Wall Street put a floor under global equities on Friday after a weak inflation reading brought investors back into U.S. stocks even as tensions between the United States and North Korea continued to escalate, though that tension still drove safe-haven buying of gold and the yen.
A small rise in a measure of U.S. consumer prices pointed to benign inflation that could make the Federal Reserve cautious about raising interest rates again this year, which would be favorable to equity investors.
The hope that the Fed will have to slow its rate-hike path appeared to stop, at least for now, the near $1-trillion loss in world stocks valuations this week triggered by the war of words between Pyongyang and Washington.

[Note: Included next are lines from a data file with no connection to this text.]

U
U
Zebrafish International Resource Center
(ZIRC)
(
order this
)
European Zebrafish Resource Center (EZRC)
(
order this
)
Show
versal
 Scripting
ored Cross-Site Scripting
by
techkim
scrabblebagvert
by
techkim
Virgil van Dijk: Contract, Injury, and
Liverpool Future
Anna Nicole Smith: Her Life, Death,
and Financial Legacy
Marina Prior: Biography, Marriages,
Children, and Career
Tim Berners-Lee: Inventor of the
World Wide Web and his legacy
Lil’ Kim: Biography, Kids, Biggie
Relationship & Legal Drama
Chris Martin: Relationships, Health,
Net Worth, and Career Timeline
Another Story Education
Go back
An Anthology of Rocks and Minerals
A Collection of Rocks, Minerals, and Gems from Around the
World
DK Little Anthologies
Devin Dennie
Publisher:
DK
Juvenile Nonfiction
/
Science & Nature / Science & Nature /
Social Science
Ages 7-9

“The slight bias to the upside [in stocks] is a result of the CPI number. The market is interpreting it as lowering the odds of the Fed raising rates in December,” said Keith Lerner, chief market strategist at SunTrust Advisory Services in Atlanta.
Reuters data show a 22 percent perceived chance for a rate hike after the Fed’s December meeting.

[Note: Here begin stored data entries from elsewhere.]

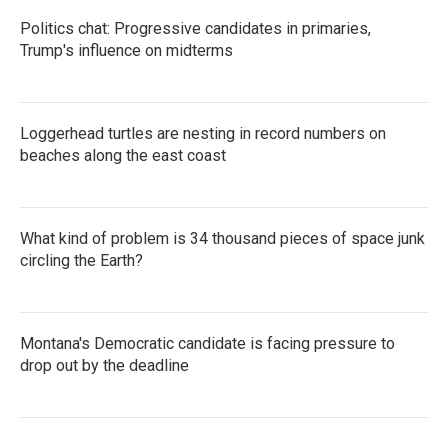
k
n
Politics chat: Progressive candidates in primaries,
Trump's influence on midterms
Loggerhead turtles are nesting in record numbers on
beaches along the east coast
What kind of problem is 34 thousand pieces of space junk
circling the Earth?
Montana's Democratic candidate is facing pressure to
drop out by the deadline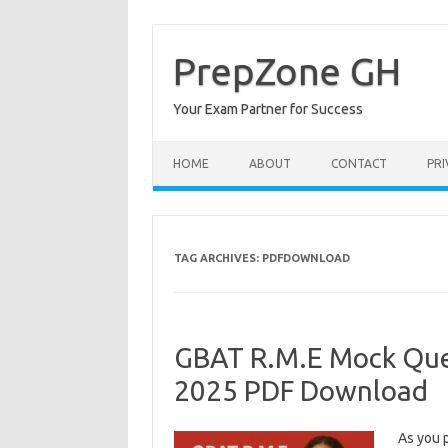
Skip
to
content
PrepZone GH
Your Exam Partner for Success
HOME
ABOUT
CONTACT
PRI
TAG ARCHIVES:
PDFDOWNLOAD
GBAT R.M.E Mock Que
2025 PDF Download
As you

Japanese markets were closed for a holiday, but the tense mood dragged Asian shares lower and an MSCI index of stocks across the globe posted its largest weekly drop since the week before Donald Trump won the presidential election in November.
The Dow and S&P 500 inched higher on the day but they both posted their largest weekly percentage drops since late March.
“There’s not a great incentive to buy big,” said Lerner of SunTrust Advisory. “You’re less than 2 percent off the high for the S&P heading into a weekend where uncertainty with North Korea still lingers.”
The Dow Jones Industrial Average rose 14.31 points, or 0.07 percent, to end at 21,858.32, the S&P 500 gained 3.11 points, or 0.13 percent, to 2,441.32 and the Nasdaq Composite added 39.68 points, or 0.64 percent, to 6,256.56.
The pan-European FTSEurofirst 300 index lost 1.01 percent and MSCI’s gauge of stocks across the globe shed 0.26 percent for a weekly loss of 1.6 percent, the largest since the week to Nov. 4.
Emerging market stocks lost 1.27 percent. MSCI’s broadest index of Asia-Pacific shares outside Japan closed 1.47 percent lower.
South Korea’s KOSPI fell 1.7 percent on Friday to its lowest since May 24, but its losses for the week were a relatively modest 3.2 percent.
“Pretty remarkable, perhaps even extraordinary, considering,” said Tim Ash, strategist at fund manager BlueBay.
A Reuters Datastream index of more than 7,000 stocks across the globe saw its market capitalization drop from a record high $61.36 trillion on Monday to $60.43 trillion at the close on Thursday.
Many world stock markets have hit record or multi-year highs in recent weeks, leaving them vulnerable to a selloff, and the tensions over North Korea proved to be the trigger.
The yen on Friday added to a strong weekly rally against the dollar of close to 1.5 percent, hitting its highest versus the greenback in almost four months, at 108.73 yen.
The yen tends to benefit during times of geopolitical or financial stress as Japan is the world’s biggest creditor nation and there is an assumption that Japanese investors will repatriate funds should a crisis materialize.
The Korean won continued to fall versus the dollar, down 0.13 percent to 1,143.5 on Friday for a 1.6 percent decline on the week.
The dollar was further weighed down on Friday by the soft U.S. inflation data.
“If the data continues to come in on the softer side, the market might start to price the Fed staying on hold this year,” said Sireen Harajli, FX strategist at Mizuho in New York.
The dollar index fell 0.32 percent, with the euro up 0.42 percent to $1.1819.
Sterling was last trading at $1.3007, up 0.25 percent on the day.
The Japanese yen last strengthened 0.03 percent versus the greenback at 109.22 per dollar.
In bond markets, the yield on U.S. Treasuries fell, also pressured by the lowered expectations for a Fed move.
“There are four more [inflation] prints between now and the December FOMC meeting and we expect the Fed to remain data-dependent, if a touch more cautious,” TD Securities said in a research note.
After touching a more than two-month high at $1,291.86, spot gold last added 0.2 percent to $1,288.81 an ounce. Its weekly gain of 2.6 percent is the largest since June 2016.
Ongoing global glut concerns lingered in oil markets despite a bigger-than-expected draw in U.S. crude inventories, leaving prices volatile.
U.S. crude rose 0.41 percent to $48.79 per barrel and Brent was last at $52.01, up 0.21 percent.